Bufotenidine attenuates astrocyte ferroptosis in depressive-like behaviors through targeting GluA1 to reduce neuronal lipid synthesis.

Abstract

Depression is a highly prevalent mental illness, causing global disease burden. Bufotenidine is an active constituent of traditional Chinese medicine Chansu. However, the role of bufotenidine against depression remains unclear. In this study, we investigated the antidepressant effect of bufotenidine in corticosterone-induced mice and the underlying mechanism. We identified AMPA receptor subunit GluA1 as a target of bufotenidine. Mechanistically, bufotenidine binding to GluA1 upregulated the ferroptosis-suppressing proteins GPX4 and SLC7A11, attenuated lipid peroxidation, and prevented astrocyte death. Notably, bufotenidine reduced the enzymatic activity in alpha-linolenic acid and phosphatidylcholine biosynthesis pathways, thereby diminishing neuronal lipid secretion. This reduction subsequently decreased the production of peroxidized PUFA-containing phospholipids and palmitic acid in astrocytes, ultimately suppressing astrocyte ferroptosis.

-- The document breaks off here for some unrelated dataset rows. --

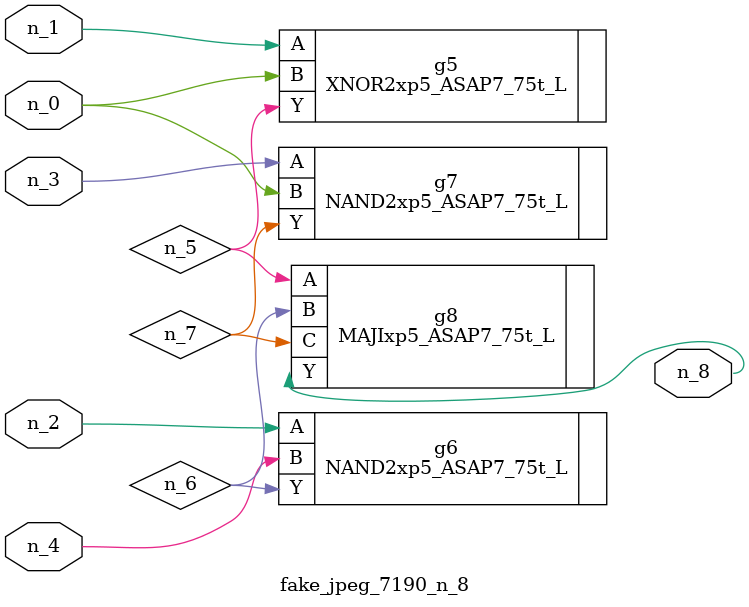
<source format=v>
module fake_jpeg_7190_n_8 (n_3, n_2, n_1, n_0, n_4, n_8);

input n_3;
input n_2;
input n_1;
input n_0;
input n_4;

output n_8;

wire n_6;
wire n_5;
wire n_7;

XNOR2xp5_ASAP7_75t_L g5 ( 
.A(n_1),
.B(n_0),
.Y(n_5)
);

NAND2xp5_ASAP7_75t_L g6 ( 
.A(n_2),
.B(n_4),
.Y(n_6)
);

NAND2xp5_ASAP7_75t_L g7 ( 
.A(n_3),
.B(n_0),
.Y(n_7)
);

MAJIxp5_ASAP7_75t_L g8 ( 
.A(n_5),
.B(n_6),
.C(n_7),
.Y(n_8)
);


endmodule
</source>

These protective effects were abrogated by the AMPA receptor antagonist NBQX. Furthermore, bufotenidine-mediated suppression of neuronal lipid synthesis was dependent on mTOR-autophagy signaling. Our findings establish GluA1 as a promising therapeutic target for depression and reveal a previously unrecognized neuron-astrocyte lipid metabolic axis, providing new mechanistic insights for antidepressant drug development.